## Material supplied:
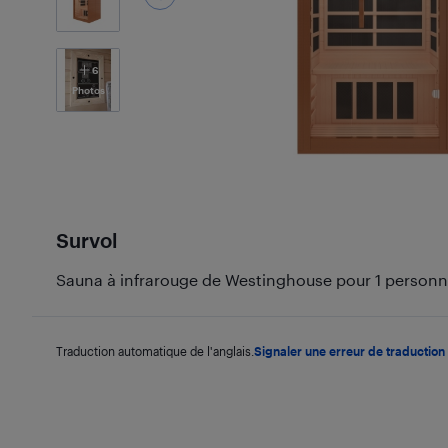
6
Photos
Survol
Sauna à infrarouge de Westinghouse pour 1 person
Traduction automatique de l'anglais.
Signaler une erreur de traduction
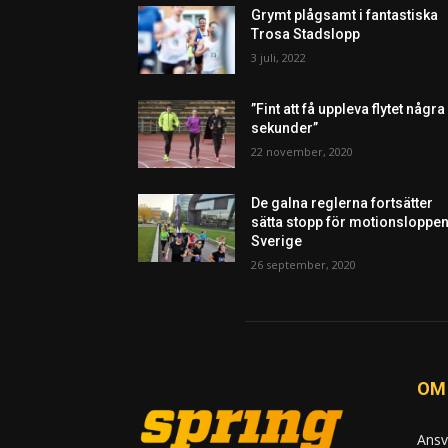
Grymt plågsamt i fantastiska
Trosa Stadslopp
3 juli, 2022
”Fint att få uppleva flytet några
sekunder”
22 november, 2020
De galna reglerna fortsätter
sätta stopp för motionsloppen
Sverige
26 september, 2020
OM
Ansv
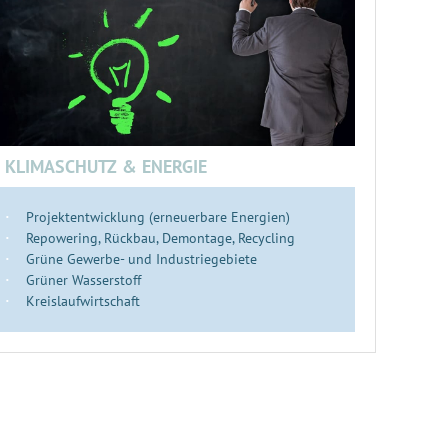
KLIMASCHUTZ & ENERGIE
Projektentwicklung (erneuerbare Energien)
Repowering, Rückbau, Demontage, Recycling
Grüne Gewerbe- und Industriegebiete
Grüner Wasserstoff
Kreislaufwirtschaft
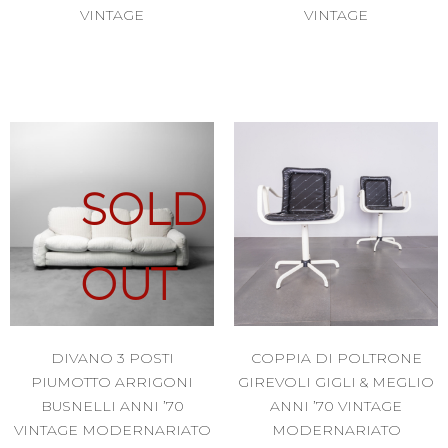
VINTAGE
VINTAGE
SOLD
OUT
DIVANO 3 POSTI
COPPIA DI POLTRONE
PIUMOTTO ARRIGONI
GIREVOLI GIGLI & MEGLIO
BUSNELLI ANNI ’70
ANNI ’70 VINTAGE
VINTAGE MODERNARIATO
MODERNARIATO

## To-do item:
Exactly as written, reproduce all of the entries while dropping the pictures.

## Exercise output:
6
Photos
Survol
Sauna à infrarouge de Westinghouse pour 1 person
Traduction automatique de l'anglais.
Signaler une erreur de traduction
Grymt plågsamt i fantastiska
Trosa Stadslopp
3 juli, 2022
”Fint att få uppleva flytet några
sekunder”
22 november, 2020
De galna reglerna fortsätter
sätta stopp för motionsloppen
Sverige
26 september, 2020
OM
Ansv
KLIMASCHUTZ & ENERGIE
Projektentwicklung (erneuerbare Energien)
Repowering, Rückbau, Demontage, Recycling
Grüne Gewerbe- und Industriegebiete
Grüner Wasserstoff
Kreislaufwirtschaft
VINTAGE
VINTAGE
SOLD
OUT
DIVANO 3 POSTI
COPPIA DI POLTRONE
PIUMOTTO ARRIGONI
GIREVOLI GIGLI & MEGLIO
BUSNELLI ANNI ’70
ANNI ’70 VINTAGE
VINTAGE MODERNARIATO
MODERNARIATO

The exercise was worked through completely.